### DATA SHOWN ###

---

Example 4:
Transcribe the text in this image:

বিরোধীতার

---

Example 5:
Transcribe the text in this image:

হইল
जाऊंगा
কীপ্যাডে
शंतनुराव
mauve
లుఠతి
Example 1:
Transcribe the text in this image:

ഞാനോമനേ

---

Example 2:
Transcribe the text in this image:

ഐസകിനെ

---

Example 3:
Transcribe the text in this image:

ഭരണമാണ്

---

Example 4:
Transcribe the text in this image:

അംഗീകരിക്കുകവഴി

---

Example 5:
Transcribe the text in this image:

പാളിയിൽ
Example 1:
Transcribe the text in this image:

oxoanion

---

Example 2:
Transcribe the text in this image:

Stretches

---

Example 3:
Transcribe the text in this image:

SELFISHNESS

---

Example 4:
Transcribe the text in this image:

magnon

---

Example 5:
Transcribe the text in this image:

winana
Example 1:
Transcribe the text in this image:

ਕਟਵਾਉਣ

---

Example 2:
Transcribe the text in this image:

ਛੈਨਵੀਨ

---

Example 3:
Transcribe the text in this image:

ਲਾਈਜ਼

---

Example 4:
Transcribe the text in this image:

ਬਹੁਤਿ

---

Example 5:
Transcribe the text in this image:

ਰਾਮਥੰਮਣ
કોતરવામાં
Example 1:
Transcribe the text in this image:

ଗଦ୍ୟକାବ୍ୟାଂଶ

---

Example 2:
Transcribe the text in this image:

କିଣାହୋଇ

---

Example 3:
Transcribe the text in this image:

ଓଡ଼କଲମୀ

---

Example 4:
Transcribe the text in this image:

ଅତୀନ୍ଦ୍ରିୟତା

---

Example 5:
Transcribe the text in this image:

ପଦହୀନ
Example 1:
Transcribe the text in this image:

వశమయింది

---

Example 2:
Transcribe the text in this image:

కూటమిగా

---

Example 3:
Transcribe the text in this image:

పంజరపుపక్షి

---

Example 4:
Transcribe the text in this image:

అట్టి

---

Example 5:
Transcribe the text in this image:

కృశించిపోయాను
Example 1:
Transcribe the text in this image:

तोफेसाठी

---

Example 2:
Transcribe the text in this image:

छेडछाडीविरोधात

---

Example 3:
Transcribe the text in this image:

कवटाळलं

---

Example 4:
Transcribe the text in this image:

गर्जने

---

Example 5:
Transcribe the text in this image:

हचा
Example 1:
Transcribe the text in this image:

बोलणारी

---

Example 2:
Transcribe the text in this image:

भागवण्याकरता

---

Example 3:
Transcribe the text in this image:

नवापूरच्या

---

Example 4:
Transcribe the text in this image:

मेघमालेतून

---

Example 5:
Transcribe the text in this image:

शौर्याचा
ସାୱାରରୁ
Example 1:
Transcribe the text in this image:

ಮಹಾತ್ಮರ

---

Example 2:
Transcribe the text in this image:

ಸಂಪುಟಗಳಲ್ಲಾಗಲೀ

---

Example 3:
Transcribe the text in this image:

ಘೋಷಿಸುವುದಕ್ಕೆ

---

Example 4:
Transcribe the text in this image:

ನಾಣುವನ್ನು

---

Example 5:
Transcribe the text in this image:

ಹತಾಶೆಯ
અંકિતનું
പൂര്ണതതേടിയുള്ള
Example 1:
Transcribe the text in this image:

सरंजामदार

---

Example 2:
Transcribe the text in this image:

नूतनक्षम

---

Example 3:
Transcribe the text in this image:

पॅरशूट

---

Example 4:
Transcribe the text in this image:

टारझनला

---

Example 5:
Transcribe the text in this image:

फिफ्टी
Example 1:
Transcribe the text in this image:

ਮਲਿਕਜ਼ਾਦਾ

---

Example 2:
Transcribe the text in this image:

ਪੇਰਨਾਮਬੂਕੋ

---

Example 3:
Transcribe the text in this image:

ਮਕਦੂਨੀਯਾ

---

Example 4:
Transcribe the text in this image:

###

- _YOUR ASSIGNMENT_: Retype the material exactly.

- _WRITTEN ANSWER_:
---

Example 4:
Transcribe the text in this image:

বিরোধীতার

---

Example 5:
Transcribe the text in this image:

হইল
जाऊंगा
কীপ্যাডে
शंतनुराव
mauve
లుఠతి
Example 1:
Transcribe the text in this image:

ഞാനോമനേ

---

Example 2:
Transcribe the text in this image:

ഐസകിനെ

---

Example 3:
Transcribe the text in this image:

ഭരണമാണ്

---

Example 4:
Transcribe the text in this image:

അംഗീകരിക്കുകവഴി

---

Example 5:
Transcribe the text in this image:

പാളിയിൽ
Example 1:
Transcribe the text in this image:

oxoanion

---

Example 2:
Transcribe the text in this image:

Stretches

---

Example 3:
Transcribe the text in this image:

SELFISHNESS

---

Example 4:
Transcribe the text in this image:

magnon

---

Example 5:
Transcribe the text in this image:

winana
Example 1:
Transcribe the text in this image:

ਕਟਵਾਉਣ

---

Example 2:
Transcribe the text in this image:

ਛੈਨਵੀਨ

---

Example 3:
Transcribe the text in this image:

ਲਾਈਜ਼

---

Example 4:
Transcribe the text in this image:

ਬਹੁਤਿ

---

Example 5:
Transcribe the text in this image:

ਰਾਮਥੰਮਣ
કોતરવામાં
Example 1:
Transcribe the text in this image:

ଗଦ୍ୟକାବ୍ୟାଂଶ

---

Example 2:
Transcribe the text in this image:

କିଣାହୋଇ

---

Example 3:
Transcribe the text in this image:

ଓଡ଼କଲମୀ

---

Example 4:
Transcribe the text in this image:

ଅତୀନ୍ଦ୍ରିୟତା

---

Example 5:
Transcribe the text in this image:

ପଦହୀନ
Example 1:
Transcribe the text in this image:

వశమయింది

---

Example 2:
Transcribe the text in this image:

కూటమిగా

---

Example 3:
Transcribe the text in this image:

పంజరపుపక్షి

---

Example 4:
Transcribe the text in this image:

అట్టి

---

Example 5:
Transcribe the text in this image:

కృశించిపోయాను
Example 1:
Transcribe the text in this image:

तोफेसाठी

---

Example 2:
Transcribe the text in this image:

छेडछाडीविरोधात

---

Example 3:
Transcribe the text in this image:

कवटाळलं

---

Example 4:
Transcribe the text in this image:

गर्जने

---

Example 5:
Transcribe the text in this image:

हचा
Example 1:
Transcribe the text in this image:

बोलणारी

---

Example 2:
Transcribe the text in this image:

भागवण्याकरता

---

Example 3:
Transcribe the text in this image:

नवापूरच्या

---

Example 4:
Transcribe the text in this image:

मेघमालेतून

---

Example 5:
Transcribe the text in this image:

शौर्याचा
ସାୱାରରୁ
Example 1:
Transcribe the text in this image:

ಮಹಾತ್ಮರ

---

Example 2:
Transcribe the text in this image:

ಸಂಪುಟಗಳಲ್ಲಾಗಲೀ

---

Example 3:
Transcribe the text in this image:

ಘೋಷಿಸುವುದಕ್ಕೆ

---

Example 4:
Transcribe the text in this image:

ನಾಣುವನ್ನು

---

Example 5:
Transcribe the text in this image:

ಹತಾಶೆಯ
અંકિતનું
പൂര്ണതതേടിയുള്ള
Example 1:
Transcribe the text in this image:

सरंजामदार

---

Example 2:
Transcribe the text in this image:

नूतनक्षम

---

Example 3:
Transcribe the text in this image:

पॅरशूट

---

Example 4:
Transcribe the text in this image:

टारझनला

---

Example 5:
Transcribe the text in this image:

फिफ्टी
Example 1:
Transcribe the text in this image:

ਮਲਿਕਜ਼ਾਦਾ

---

Example 2:
Transcribe the text in this image:

ਪੇਰਨਾਮਬੂਕੋ

---

Example 3:
Transcribe the text in this image:

ਮਕਦੂਨੀਯਾ

---

Example 4:
Transcribe the text in this image:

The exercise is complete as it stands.